ZKHD combines three ideas:
SimHash encoding — ArcFace face embeddings (512-dim floats) are projected into 32,000-bit binary hypervectors via Sign Random Projections. The encoding preserves angular distance: same-person pairs land close in Hamming space, different-person pairs land near 0.5.
Fuzzy extraction — a cryptographic primitive that derives a stable key from a noisy biometric using stored helper data. Currently mocked with an oracle; the real construction requires an error-correcting code (SC-LDPC) that this project has not yet implemented.
Zero-knowledge proof — the user should prove "my biometric is close enough" without revealing anything. Currently mocked with an Ed25519 signature.
The representation layer (ArcFace + SimHash) is implemented and empirically validated. The cryptographic layer (fuzzy extractor, ZKP) is scaffolded with placeholders.
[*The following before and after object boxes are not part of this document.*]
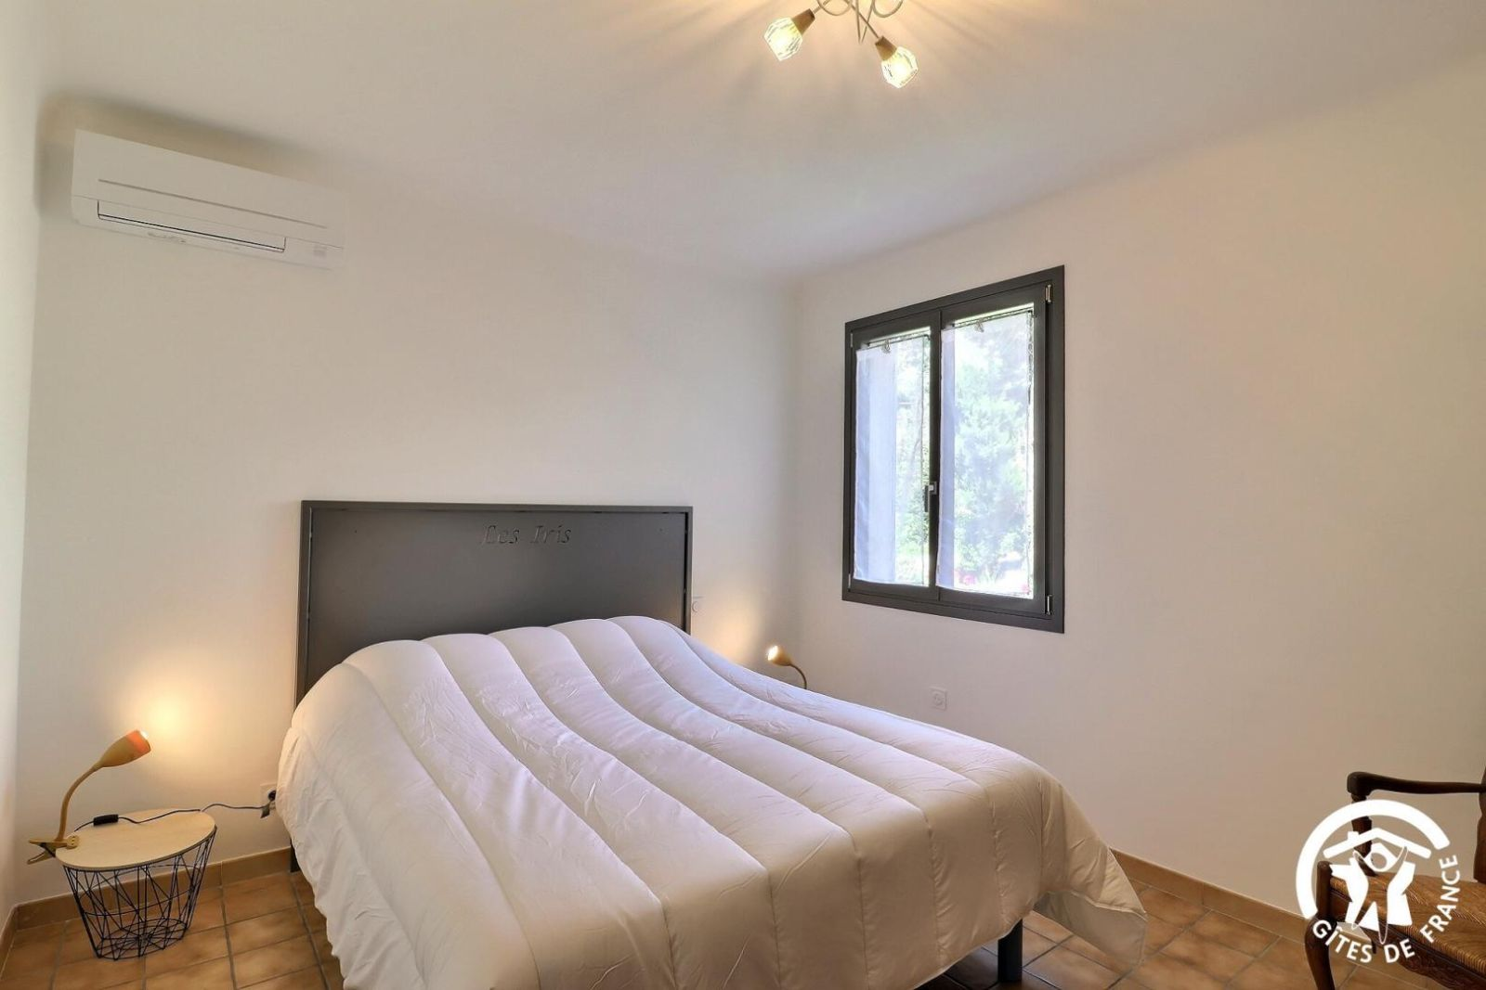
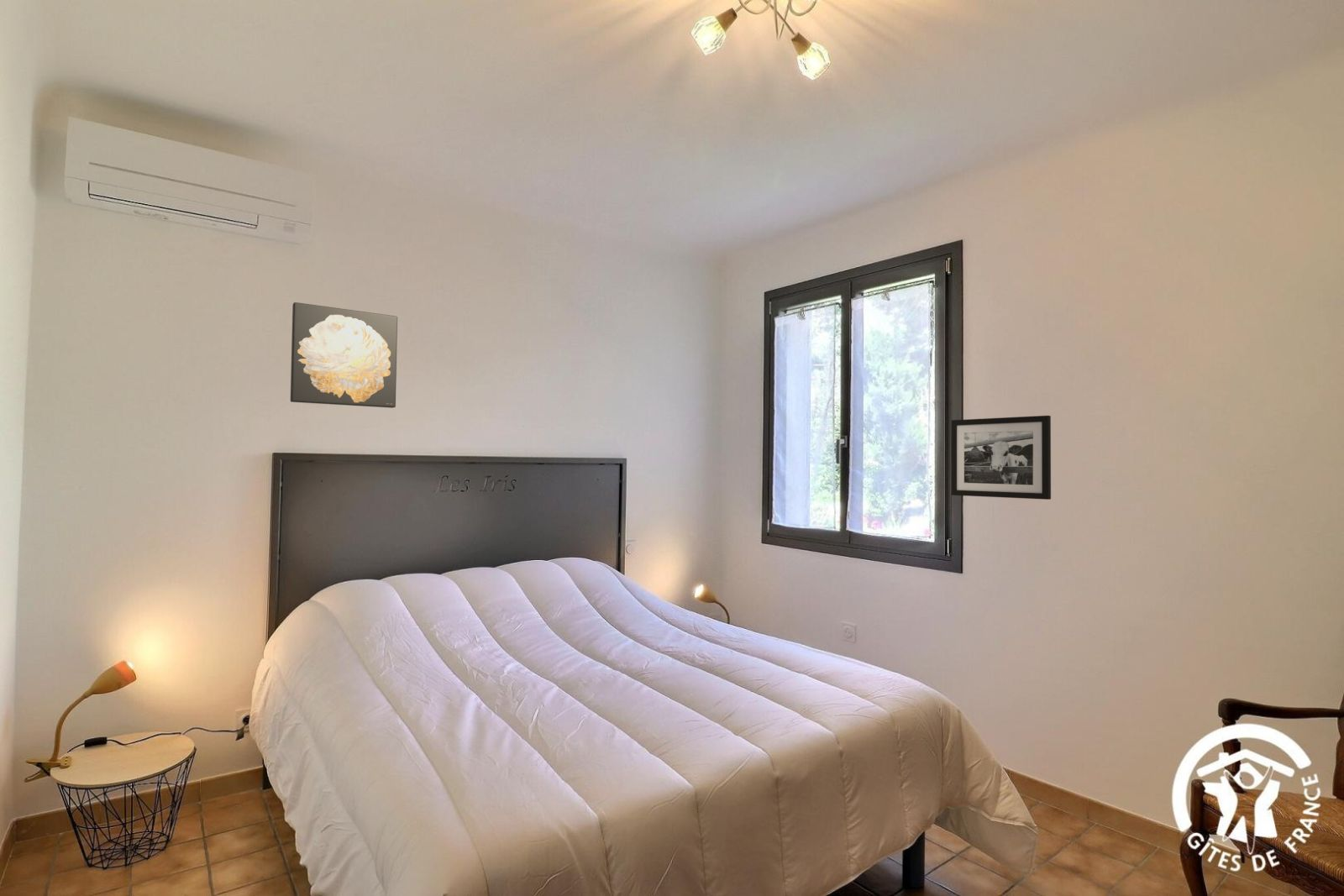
+ wall art [290,301,398,409]
+ picture frame [951,415,1052,500]
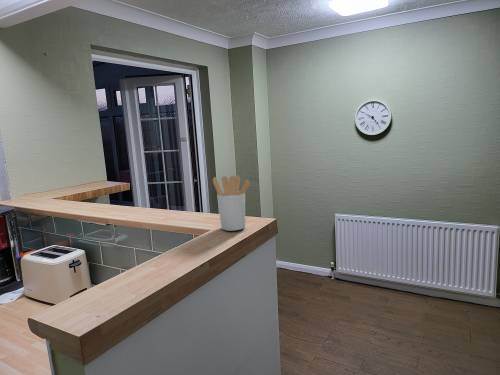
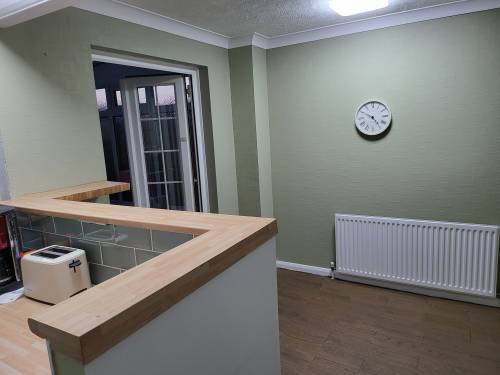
- utensil holder [212,175,251,232]
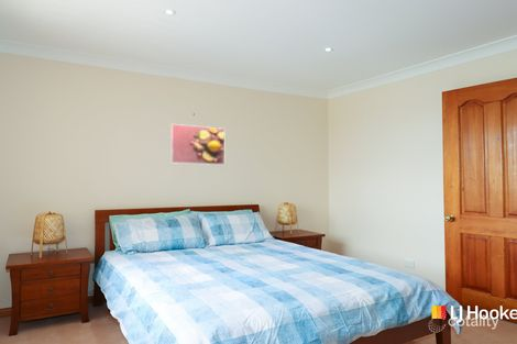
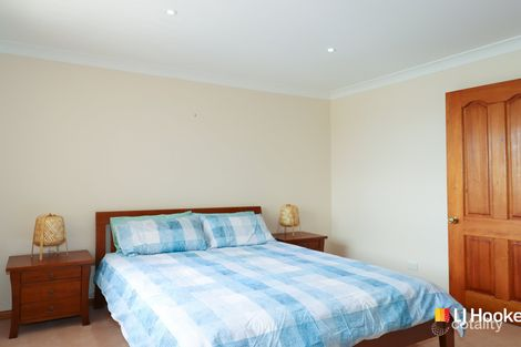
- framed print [169,123,226,166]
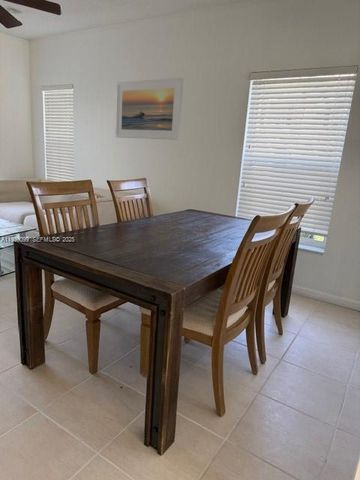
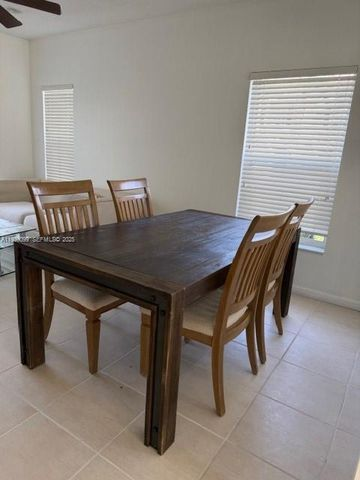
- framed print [114,77,184,141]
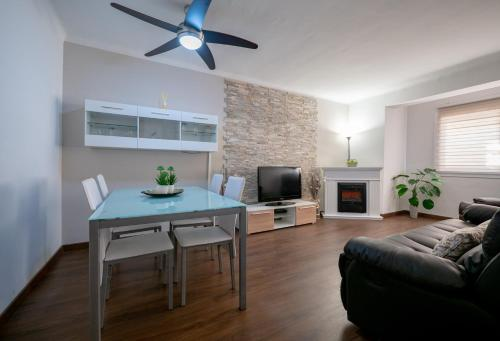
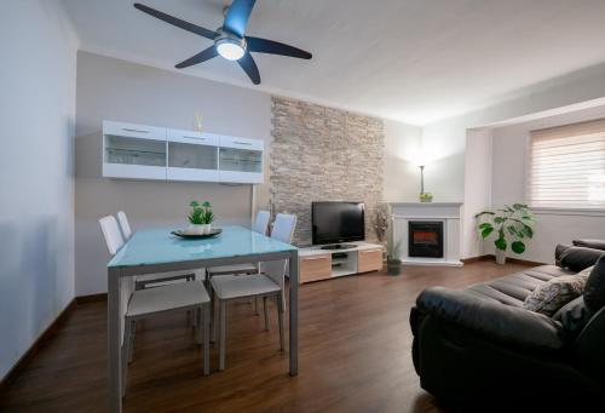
+ potted plant [382,233,407,276]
The whitepaper reports a negative result: under standard fuzzy extractor bounds, the error rate required for 2D face recognition in the wild forces the helper string to leak more min-entropy than a 2D face embedding is estimated to contain. Secure 256-bit key extraction from a 2D camera is not achievable under these assumptions.
| Dataset | Identities | Best tau | FRR | FAR |
|---|---|---|---|---|
| Five Faces | 5 | 0.44 | 0.15% | 0.09% |
| LFW (>=5 img. per identity) | 420 | 0.41 | 1.23% | 0.08% |
| VGGFace2 subset | 50 | 0.43 | 2.63% | 0.07% |
ZKHD/
├── Code/
│ ├── hv.py SimHash encoder, projection matrix, integrity guard
│ ├── simulate.py Full pipeline: extract, encode, enroll, evaluate
│ ├── fuzzy_extractor.py Fuzzy extractor (oracle mock)
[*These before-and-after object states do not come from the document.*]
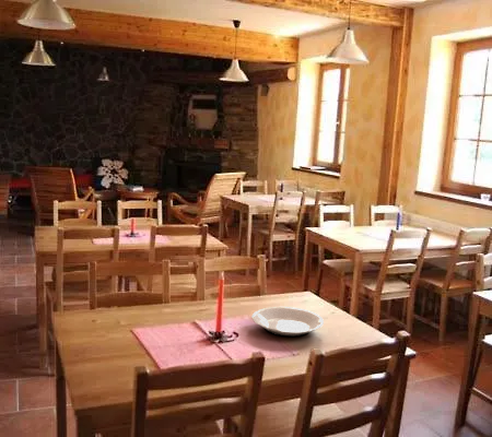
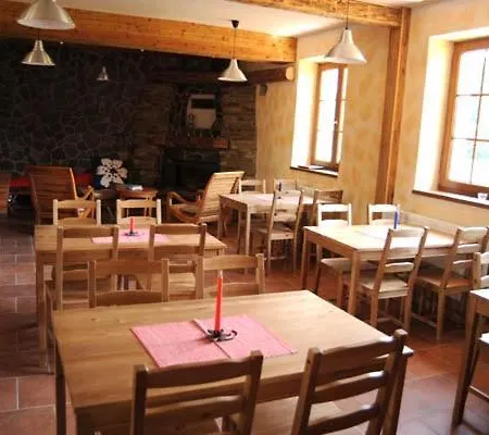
- plate [251,306,325,339]
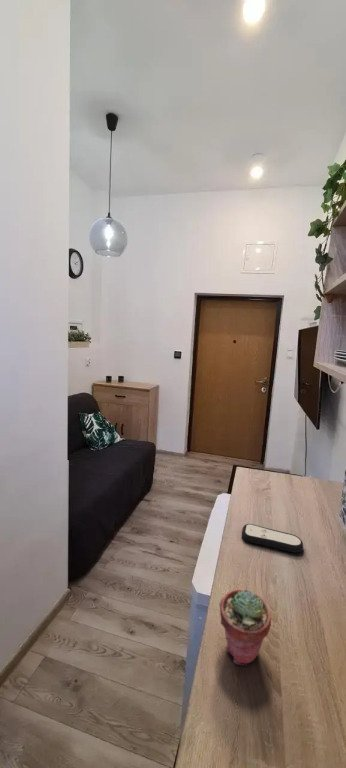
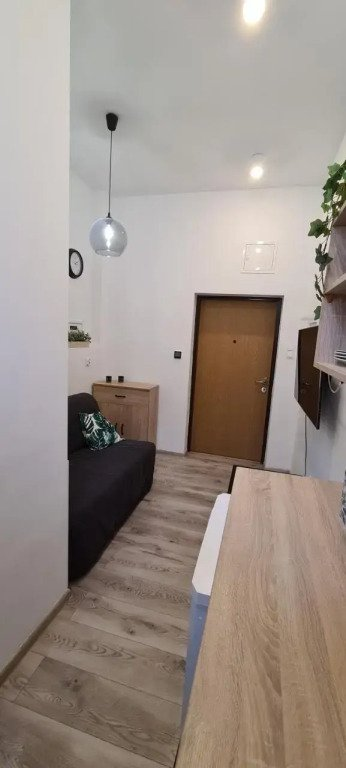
- potted succulent [219,588,272,666]
- remote control [241,523,304,554]
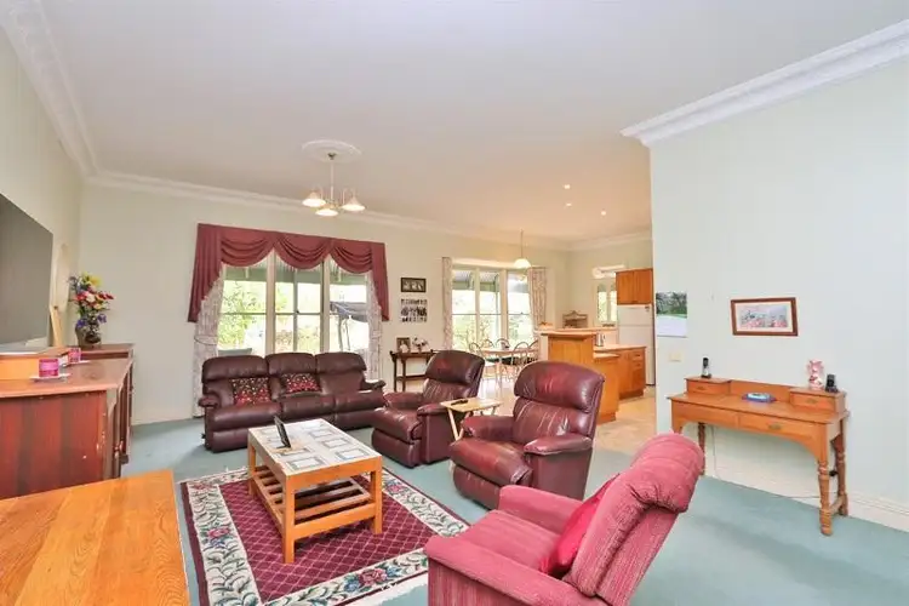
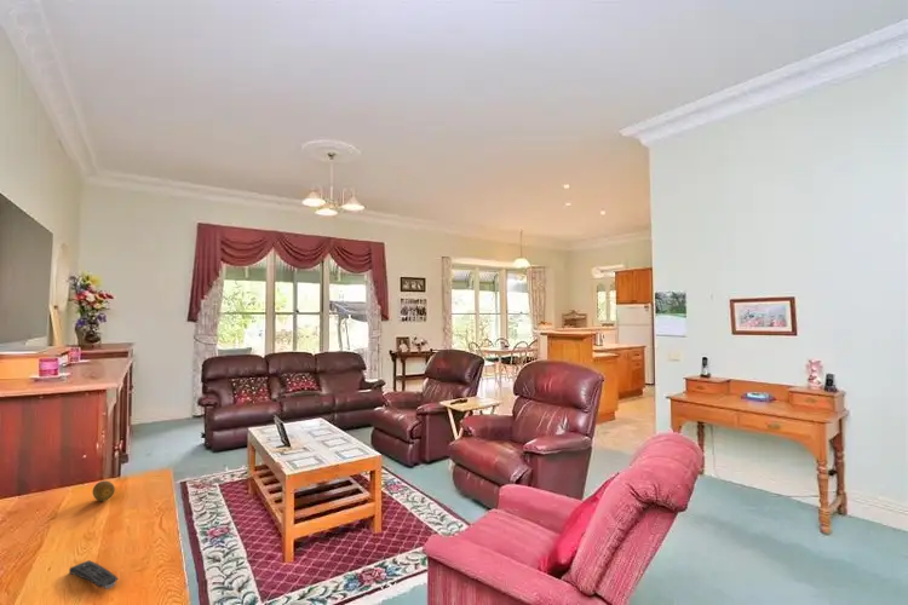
+ remote control [68,559,119,590]
+ fruit [92,479,116,502]
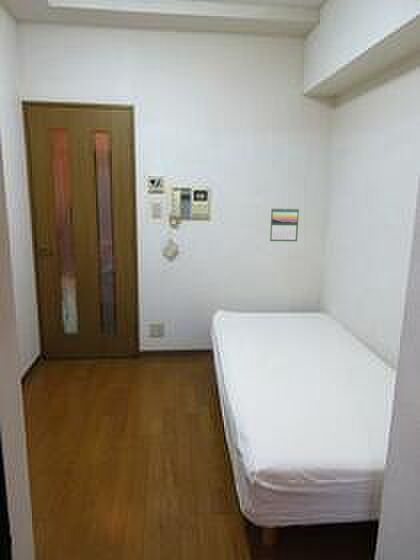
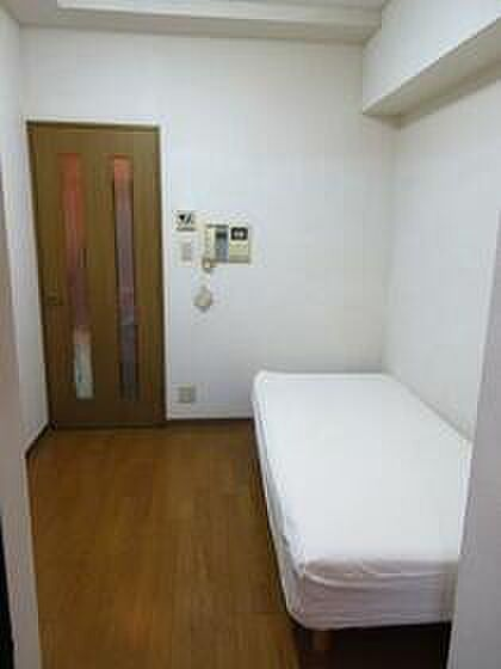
- calendar [269,206,300,242]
│ ├── zk.py ZKP (Ed25519 mock)
│ └── requirements.txt
└── Dataset/ Not tracked - place your datasets here
Dataset layout: Dataset/<name>/<user>/*.jpg/jpeg or flat Dataset/<name>/<identity>_*.jpg/jpeg.
cd Codepip3 install -r requirements.txtpython3 simulate.py --enroll 3The program prompts for backend (buffalo_l / antelopev2), dataset, and core count.